The cyborg sighed. “Oh, just tally up the bill. I’ll pay for the damages.”

The bartender rocked back, mollified. “Well, all right, then. Come back soon. We appreciate your patronage.”

As they swept out through the door, onto a rainy street of Halmad’s capital city of Hullis, the ranking officer among the pilots, the one who’d taken so much abuse at the businessman’s hands, gave the cyborg a dizzy but appreciative look. “Hey, you’re not all bad.”

“I just like a good scrap now and then.” The cyborg shrugged. Unfortunately for him, the motion put extra pressure on his shackles. They opened and dropped to the muddy ground behind him.

The pilot leader stared. “Hey, what the—”

“Fire,” said the stormtrooper leader.

Three of the stormtroopers obliged him. Stun beams hit the pilots’ torsos. The pilots dropped into the mud.

The stormtrooper leader looked around. There was no one to see, not much skimmer traffic this rainy evening, no one entering or coming out of the bar. He pulled off his helmet, revealing the features of Wedge Antilles, and took an unencumbered view around. No sign of witnesses. “Let’s hustle, people.”
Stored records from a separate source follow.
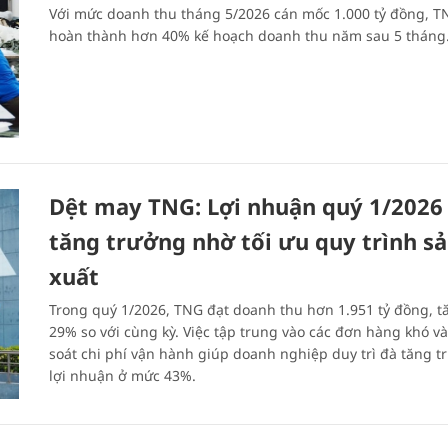
Với mức doanh thu tháng 5/2026 cán mốc 1.000 tỷ đồng, T
hoàn thành hơn 40% kế hoạch doanh thu năm sau 5 tháng
Dệt may TNG: Lợi nhuận quý 1/2026
tăng trưởng nhờ tối ưu quy trình s
xuất
Trong quý 1/2026, TNG đạt doanh thu hơn 1.951 tỷ đồng, t
29% so với cùng kỳ. Việc tập trung vào các đơn hàng khó v
soát chi phí vận hành giúp doanh nghiệp duy trì đà tăng t
lợi nhuận ở mức 43%.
The other troopers grabbed the three fallen pilots. They dragged and carried their prisoners around the corner of the building, then around behind, where their skimmer awaited in the darkness of a fallow field. It was no military skimmer, just a medium cargo carrier with a deep bed.
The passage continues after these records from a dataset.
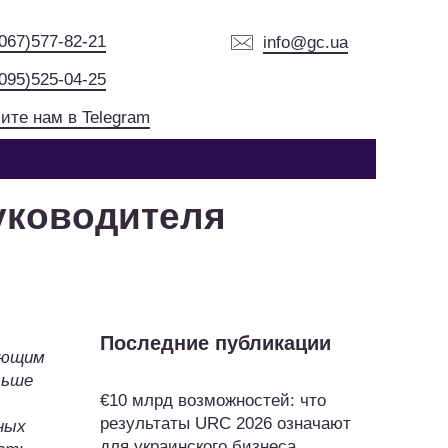
(067)577-82-21
info@gc.ua
(095)525-04-25
ите нам в Telegram
уководителя
Последние публикации
ающим
льше
€10 млрд возможностей: что
результаты URC 2026 означают
ных
для украинского бизнеса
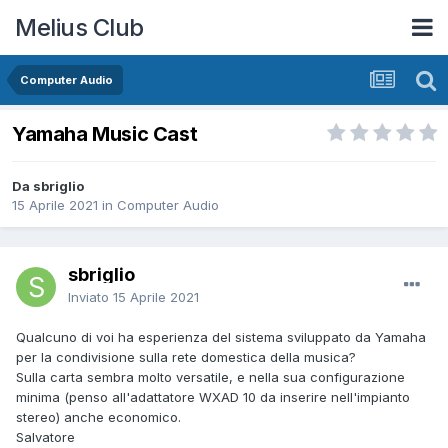
Melius Club
Computer Audio
Yamaha Music Cast
Da sbriglio
15 Aprile 2021
in
Computer Audio
sbriglio
Inviato
15 Aprile 2021
Qualcuno di voi ha esperienza del sistema sviluppato da Yamaha
per la condivisione sulla rete domestica della musica?
Sulla carta sembra molto versatile, e nella sua configurazione
minima (penso all'adattatore WXAD 10 da inserire nell'impianto
stereo) anche economico.
Salvatore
While the others dumped the pilots into the rear and draped blankets and netting across them, Wedge stripped off his stormtrooper armor and threw it in after them. “Good work, Tainer, Phanan. Either of you hurt?”

Kell shook his head and flexed, popping his unsealed manacles loose. “This suit’s probably a loss.”

Phanan waggled his head. “Kell didn’t do me any harm, but the bottle one of them hit my head with wasn’t fake glass like mine was. It didn’t even break. I hear ringing.”

“Sounds like a mild concussion. See our doctor about it.”

“Oh, I’m too important a doctor to see anyone as lowly as myself.”

Wedge waved at one of the ersatz stormtroopers. “Face, grab these pilots’ wallets, money pouches, whatever they’re carrying. I want every credit they have, hard currency only. How much damage did you two jokers do?”

Kell and Phanan looked at one another.

“Maybe a hundred,” Kell said. “Counting everything.”

“All right,” Wedge said. “If these pilots’ personal fortunes don’t add up to a hundred and fifty, we’ll make up the difference ourselves. Face, run the credits in to the bartender. Tell him the cyborg paid off, instant compensation for the damage, so sorry, he’s a miserable old drunk whose only entertainment is causing trouble at bars.”

“Hey,” said Phanan. “I resent the use of the word miserable.”

“Then get back here fast. We take off in three minutes.”

Wedge and Janson, still in stormtrooper armor but with their helmets off, lay atop a hill overlooking the nearby Imperial base. The optics Wedge held before his face made greenish daylight of the night. “Same as last night and the night before. I make four TIE fighters at the ready scramble-pad, under the watchful eye of half a stormtrooper squadron.”

“Not that we care,” Janson said.

“Not that we want those starfighters,” Wedge corrected him. “But we may have to deal with them on the way out. Anything coming up the road?”